§ BRIEF: With the pictures left out, retype exactly the lines below starting at the line that contains "y, I never experienced a" and ending at the line that contains "ChIP-sequencing".

Dataset entries:

------------------------------------------------

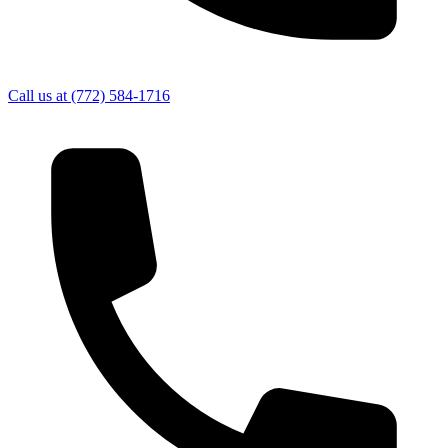
Call us at
(772) 584-1716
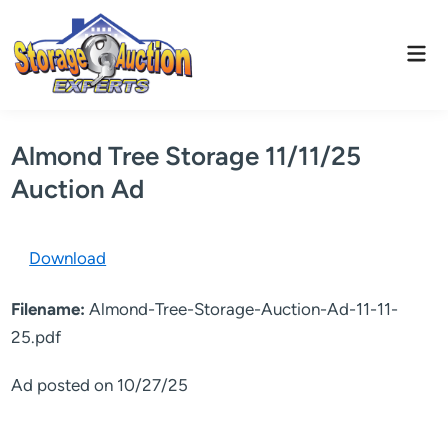
Skip
to
Mai
content
Men
Almond Tree Storage 11/11/25
Auction Ad
Download
Filename:
Almond-Tree-Storage-Auction-Ad-11-11-
25.pdf
Ad posted on 10/27/25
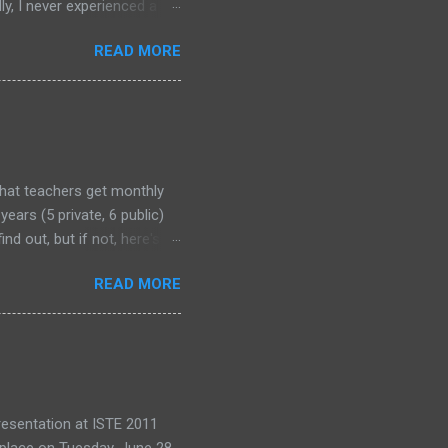
y, I never experienced a
out alternative arrangements,
READ MORE
that teachers get monthly
years (5 private, 6 public)
nd out, but if not, here's
READ MORE
 presentation at ISTE 2011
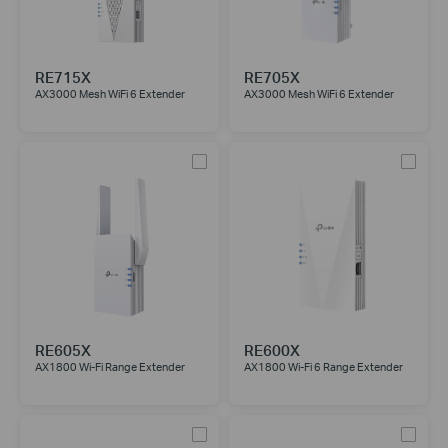
RE715X
RE705X
AX3000 Mesh WiFi 6 Extender
AX3000 Mesh WiFi 6 Extender
RE605X
RE600X
AX1800 Wi-Fi Range Extender
AX1800 Wi-Fi 6 Range Extender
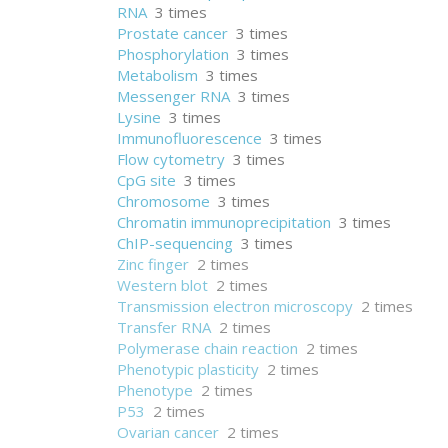
RNA
3 times
Prostate cancer
3 times
Phosphorylation
3 times
Metabolism
3 times
Messenger RNA
3 times
Lysine
3 times
Immunofluorescence
3 times
Flow cytometry
3 times
CpG site
3 times
Chromosome
3 times
Chromatin immunoprecipitation
3 times
ChIP-sequencing
3 times
Zinc finger
2 times
Western blot
2 times
Transmission electron microscopy
2 times
Transfer RNA
2 times
Polymerase chain reaction
2 times
Phenotypic plasticity
2 times
Phenotype
2 times
P53
2 times
Ovarian cancer
2 times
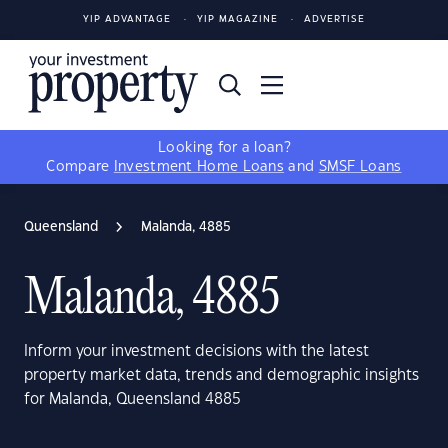
YIP ADVANTAGE
YIP MAGAZINE
ADVERTISE
Looking for a loan?
Compare
Investment Home Loans
and
SMSF Loans
Queensland
Malanda, 4885
Malanda, 4885
Inform your investment decisions with the latest
property market data, trends and demographic insights
for Malanda, Queensland 4885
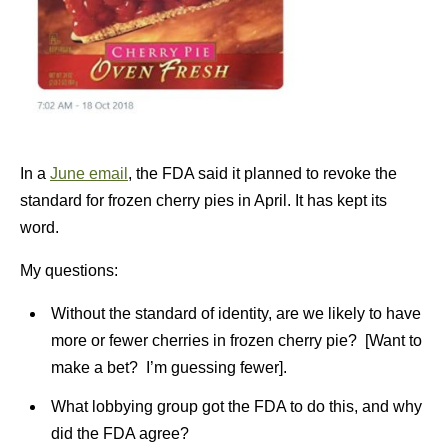
In a
June email
, the FDA said it planned to revoke the
standard for frozen cherry pies in April. It has kept its
word.
My questions:
Without the standard of identity, are we likely to have
more or fewer cherries in frozen cherry pie? [Want to
make a bet? I’m guessing fewer].
What lobbying group got the FDA to do this, and why
did the FDA agree?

------------------------------------------------

§ ANSWER SPACE:
y, I never experienced a
out alternative arrangements,
READ MORE
that teachers get monthly
years (5 private, 6 public)
nd out, but if not, here's
READ MORE
 presentation at ISTE 2011
RE715X
RE705X
AX3000 Mesh WiFi 6 Extender
AX3000 Mesh WiFi 6 Extender
RE605X
RE600X
AX1800 Wi-Fi Range Extender
AX1800 Wi-Fi 6 Range Extender
RNA
3 times
Prostate cancer
3 times
Phosphorylation
3 times
Metabolism
3 times
Messenger RNA
3 times
Lysine
3 times
Immunofluorescence
3 times
Flow cytometry
3 times
CpG site
3 times
Chromosome
3 times
Chromatin immunoprecipitation
3 times
ChIP-sequencing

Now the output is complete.